En ese país, Sánchez se dedicó a la fotografía. “En Brasil trabajé como autónoma y allí no vi a ninguna mujer que hiciera como yo. Ellas ayudaban a los hombres, pero no trabajaban solas. Me entristece, porque en aquel entonces no sabía mucho de la vida, confiaba en la familia y me volví a España. Cuando regresé, me encontré con miseria y más miseria. Yo solo quería unos metros cuadrados para hacer mis fotos, y no se me concedieron. Desde que regresé, no volví a trabajar en fotografía”. Esa hija con la que volvió de Brasil fue la que la apuntó al cásting de la cinta de Laxe, que sintió un flechazo al conocer a la improbable actriz, que acudió a los Goya fiel a sí misma: “de Adolfo Domínguez pero sin dientes. Creí que Oliver me iba a pedir que me pusiera una dentadura para la película, pero solo me pidió que me dejase el pelo largo. Cuando alguien me propone cortarlo, le digo que no, que mi pelo es de Oliver…».

**Extracto de datos:**
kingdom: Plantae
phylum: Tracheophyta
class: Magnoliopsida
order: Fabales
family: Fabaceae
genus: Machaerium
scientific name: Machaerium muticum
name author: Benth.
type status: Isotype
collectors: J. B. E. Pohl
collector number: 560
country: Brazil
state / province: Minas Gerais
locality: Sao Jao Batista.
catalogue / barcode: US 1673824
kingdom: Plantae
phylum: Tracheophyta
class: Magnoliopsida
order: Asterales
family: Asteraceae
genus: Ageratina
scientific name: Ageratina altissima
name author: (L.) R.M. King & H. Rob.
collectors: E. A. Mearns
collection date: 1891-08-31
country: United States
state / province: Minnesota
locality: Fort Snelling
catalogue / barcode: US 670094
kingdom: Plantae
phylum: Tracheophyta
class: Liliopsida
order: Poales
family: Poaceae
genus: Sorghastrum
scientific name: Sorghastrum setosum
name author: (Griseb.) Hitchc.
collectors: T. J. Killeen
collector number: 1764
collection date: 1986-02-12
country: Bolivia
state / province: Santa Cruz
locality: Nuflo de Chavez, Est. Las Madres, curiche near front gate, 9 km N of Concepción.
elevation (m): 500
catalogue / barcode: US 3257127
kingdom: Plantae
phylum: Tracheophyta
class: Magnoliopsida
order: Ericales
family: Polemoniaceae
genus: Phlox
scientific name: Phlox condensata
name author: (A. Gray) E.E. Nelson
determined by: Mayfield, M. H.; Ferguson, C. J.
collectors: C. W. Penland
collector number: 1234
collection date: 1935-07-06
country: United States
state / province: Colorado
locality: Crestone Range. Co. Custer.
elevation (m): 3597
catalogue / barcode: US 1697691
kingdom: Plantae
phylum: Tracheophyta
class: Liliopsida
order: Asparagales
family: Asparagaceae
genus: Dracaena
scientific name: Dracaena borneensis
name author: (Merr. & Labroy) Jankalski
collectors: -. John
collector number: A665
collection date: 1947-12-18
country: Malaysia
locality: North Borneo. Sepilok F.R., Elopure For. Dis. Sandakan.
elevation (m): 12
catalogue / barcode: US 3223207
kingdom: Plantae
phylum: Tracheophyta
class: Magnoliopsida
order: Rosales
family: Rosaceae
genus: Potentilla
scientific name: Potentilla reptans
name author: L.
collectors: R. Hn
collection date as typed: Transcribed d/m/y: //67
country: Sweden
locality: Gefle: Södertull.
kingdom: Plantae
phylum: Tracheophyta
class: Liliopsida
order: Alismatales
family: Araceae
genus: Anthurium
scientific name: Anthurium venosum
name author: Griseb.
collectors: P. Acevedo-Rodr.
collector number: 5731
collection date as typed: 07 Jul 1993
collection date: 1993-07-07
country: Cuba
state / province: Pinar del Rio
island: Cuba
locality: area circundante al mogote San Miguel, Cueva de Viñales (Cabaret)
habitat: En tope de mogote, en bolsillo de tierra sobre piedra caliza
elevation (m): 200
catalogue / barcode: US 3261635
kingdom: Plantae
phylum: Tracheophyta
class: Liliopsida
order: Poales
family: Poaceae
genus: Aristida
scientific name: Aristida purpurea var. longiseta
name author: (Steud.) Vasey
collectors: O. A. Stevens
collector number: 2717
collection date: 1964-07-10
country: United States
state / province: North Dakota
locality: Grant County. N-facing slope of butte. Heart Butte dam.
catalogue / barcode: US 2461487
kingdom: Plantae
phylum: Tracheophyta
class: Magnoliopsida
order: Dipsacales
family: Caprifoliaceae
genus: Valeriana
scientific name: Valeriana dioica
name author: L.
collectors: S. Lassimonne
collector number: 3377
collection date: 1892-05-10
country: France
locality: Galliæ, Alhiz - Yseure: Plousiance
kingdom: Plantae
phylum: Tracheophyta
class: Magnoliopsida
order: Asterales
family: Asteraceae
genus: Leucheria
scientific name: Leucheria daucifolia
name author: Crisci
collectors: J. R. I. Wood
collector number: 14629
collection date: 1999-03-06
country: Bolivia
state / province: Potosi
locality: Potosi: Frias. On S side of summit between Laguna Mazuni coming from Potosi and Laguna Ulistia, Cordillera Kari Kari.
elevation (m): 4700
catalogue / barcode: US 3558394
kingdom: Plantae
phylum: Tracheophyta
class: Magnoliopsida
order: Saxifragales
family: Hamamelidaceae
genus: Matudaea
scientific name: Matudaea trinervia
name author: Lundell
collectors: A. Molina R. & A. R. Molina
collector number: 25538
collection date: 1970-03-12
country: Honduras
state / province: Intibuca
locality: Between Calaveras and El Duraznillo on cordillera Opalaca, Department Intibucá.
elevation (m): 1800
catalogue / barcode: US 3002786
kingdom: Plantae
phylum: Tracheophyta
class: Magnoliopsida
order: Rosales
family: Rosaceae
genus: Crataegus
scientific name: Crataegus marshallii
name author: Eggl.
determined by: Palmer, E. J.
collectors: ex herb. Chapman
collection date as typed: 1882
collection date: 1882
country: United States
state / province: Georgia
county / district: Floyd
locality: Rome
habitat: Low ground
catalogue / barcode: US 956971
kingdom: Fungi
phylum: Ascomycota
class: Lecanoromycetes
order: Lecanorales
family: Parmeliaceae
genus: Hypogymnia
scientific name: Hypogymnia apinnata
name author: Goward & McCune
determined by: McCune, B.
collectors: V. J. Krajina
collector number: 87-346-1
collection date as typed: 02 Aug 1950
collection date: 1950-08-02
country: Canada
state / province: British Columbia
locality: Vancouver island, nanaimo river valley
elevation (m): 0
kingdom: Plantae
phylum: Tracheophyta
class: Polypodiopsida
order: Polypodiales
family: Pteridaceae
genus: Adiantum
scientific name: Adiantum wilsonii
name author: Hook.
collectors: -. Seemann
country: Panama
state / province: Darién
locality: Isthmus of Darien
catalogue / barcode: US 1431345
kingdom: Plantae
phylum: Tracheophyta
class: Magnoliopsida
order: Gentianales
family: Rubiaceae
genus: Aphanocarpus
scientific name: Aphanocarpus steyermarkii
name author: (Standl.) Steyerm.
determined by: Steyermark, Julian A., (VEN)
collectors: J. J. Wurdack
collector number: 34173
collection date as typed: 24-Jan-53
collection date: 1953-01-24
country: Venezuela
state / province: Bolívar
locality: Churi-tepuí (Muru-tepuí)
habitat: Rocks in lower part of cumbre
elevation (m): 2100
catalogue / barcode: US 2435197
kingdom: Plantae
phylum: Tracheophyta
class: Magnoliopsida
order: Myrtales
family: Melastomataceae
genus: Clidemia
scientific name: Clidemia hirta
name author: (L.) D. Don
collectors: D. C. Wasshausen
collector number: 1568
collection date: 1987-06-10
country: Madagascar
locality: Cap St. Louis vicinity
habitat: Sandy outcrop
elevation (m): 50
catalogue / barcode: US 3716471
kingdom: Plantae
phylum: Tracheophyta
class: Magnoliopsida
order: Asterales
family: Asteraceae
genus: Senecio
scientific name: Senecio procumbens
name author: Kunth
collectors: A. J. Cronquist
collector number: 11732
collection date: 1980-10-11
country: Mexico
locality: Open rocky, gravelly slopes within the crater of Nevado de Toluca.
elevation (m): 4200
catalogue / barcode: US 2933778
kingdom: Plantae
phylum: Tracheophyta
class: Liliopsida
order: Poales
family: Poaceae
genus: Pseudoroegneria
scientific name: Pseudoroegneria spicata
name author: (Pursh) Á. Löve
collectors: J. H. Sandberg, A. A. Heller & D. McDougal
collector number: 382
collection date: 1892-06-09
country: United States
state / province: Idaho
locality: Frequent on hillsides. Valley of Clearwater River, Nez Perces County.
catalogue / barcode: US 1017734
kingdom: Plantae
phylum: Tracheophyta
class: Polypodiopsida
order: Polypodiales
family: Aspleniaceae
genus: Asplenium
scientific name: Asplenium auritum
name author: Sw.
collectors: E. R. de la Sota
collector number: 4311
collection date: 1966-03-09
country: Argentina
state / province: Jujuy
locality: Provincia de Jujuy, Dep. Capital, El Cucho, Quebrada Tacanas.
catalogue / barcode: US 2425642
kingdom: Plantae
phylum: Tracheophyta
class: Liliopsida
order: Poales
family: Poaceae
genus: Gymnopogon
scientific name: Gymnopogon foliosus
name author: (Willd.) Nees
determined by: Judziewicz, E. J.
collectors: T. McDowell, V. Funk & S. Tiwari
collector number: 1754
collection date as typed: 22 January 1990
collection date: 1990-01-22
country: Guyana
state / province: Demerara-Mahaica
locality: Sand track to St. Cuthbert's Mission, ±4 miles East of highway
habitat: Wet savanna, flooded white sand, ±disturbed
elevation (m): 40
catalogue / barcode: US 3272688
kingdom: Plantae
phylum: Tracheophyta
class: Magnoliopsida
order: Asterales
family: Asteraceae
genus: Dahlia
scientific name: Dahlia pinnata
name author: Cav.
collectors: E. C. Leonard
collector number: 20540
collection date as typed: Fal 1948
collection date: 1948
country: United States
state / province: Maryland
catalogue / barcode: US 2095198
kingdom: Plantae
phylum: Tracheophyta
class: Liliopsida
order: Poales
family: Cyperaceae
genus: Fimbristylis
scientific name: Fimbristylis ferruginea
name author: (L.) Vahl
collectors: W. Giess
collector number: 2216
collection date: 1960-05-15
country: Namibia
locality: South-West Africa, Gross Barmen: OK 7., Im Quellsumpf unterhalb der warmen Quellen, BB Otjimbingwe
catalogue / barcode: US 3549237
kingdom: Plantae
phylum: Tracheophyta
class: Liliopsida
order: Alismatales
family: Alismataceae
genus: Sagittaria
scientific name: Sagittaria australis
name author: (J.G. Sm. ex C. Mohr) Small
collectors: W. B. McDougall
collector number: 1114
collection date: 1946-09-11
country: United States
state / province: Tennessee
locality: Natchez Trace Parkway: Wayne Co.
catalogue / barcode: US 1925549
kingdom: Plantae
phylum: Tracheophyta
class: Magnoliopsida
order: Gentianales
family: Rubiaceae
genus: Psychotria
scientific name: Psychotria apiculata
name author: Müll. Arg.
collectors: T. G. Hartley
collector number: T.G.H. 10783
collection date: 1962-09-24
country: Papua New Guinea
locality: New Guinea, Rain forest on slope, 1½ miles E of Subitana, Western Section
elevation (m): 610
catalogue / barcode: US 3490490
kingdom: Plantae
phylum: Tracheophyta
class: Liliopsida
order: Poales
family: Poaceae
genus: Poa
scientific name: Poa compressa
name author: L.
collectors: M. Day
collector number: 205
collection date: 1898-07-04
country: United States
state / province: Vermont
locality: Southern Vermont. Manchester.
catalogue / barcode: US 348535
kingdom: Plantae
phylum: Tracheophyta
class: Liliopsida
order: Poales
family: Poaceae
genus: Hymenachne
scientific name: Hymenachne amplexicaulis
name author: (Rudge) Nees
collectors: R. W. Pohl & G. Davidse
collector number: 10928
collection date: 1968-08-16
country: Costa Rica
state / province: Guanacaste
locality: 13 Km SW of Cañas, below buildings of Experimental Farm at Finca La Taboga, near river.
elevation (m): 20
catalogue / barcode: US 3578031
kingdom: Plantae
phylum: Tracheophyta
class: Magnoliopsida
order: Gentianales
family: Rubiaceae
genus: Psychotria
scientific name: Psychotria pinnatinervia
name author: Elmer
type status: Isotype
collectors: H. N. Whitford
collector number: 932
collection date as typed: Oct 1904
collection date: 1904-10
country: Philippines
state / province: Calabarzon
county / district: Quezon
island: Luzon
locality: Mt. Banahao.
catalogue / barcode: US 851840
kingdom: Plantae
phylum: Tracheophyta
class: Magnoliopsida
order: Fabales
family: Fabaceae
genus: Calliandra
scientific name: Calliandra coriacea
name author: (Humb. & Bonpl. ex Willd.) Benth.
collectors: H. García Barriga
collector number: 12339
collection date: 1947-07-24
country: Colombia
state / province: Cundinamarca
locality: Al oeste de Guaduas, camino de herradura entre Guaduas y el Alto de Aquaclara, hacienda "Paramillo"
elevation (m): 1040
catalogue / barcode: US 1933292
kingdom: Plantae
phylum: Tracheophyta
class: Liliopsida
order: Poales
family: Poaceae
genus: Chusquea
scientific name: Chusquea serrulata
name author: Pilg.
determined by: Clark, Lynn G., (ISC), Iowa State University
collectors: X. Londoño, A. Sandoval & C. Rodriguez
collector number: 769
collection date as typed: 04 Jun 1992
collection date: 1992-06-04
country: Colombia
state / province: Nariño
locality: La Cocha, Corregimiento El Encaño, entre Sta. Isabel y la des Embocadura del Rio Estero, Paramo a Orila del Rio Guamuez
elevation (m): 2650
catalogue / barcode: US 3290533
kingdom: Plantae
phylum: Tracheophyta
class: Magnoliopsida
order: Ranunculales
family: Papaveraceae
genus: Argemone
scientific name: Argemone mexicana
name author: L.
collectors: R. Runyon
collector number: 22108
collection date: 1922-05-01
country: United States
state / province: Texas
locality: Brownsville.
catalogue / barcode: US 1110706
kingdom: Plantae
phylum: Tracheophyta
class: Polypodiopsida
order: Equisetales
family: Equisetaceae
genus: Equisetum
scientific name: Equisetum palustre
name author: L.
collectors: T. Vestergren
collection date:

**Tarea propuesta:**
En el fragmento citado, ¿qué fue lo único que Oliver le pidió para la película?

**Solución de la tarea:**
Que se dejase el pelo largo.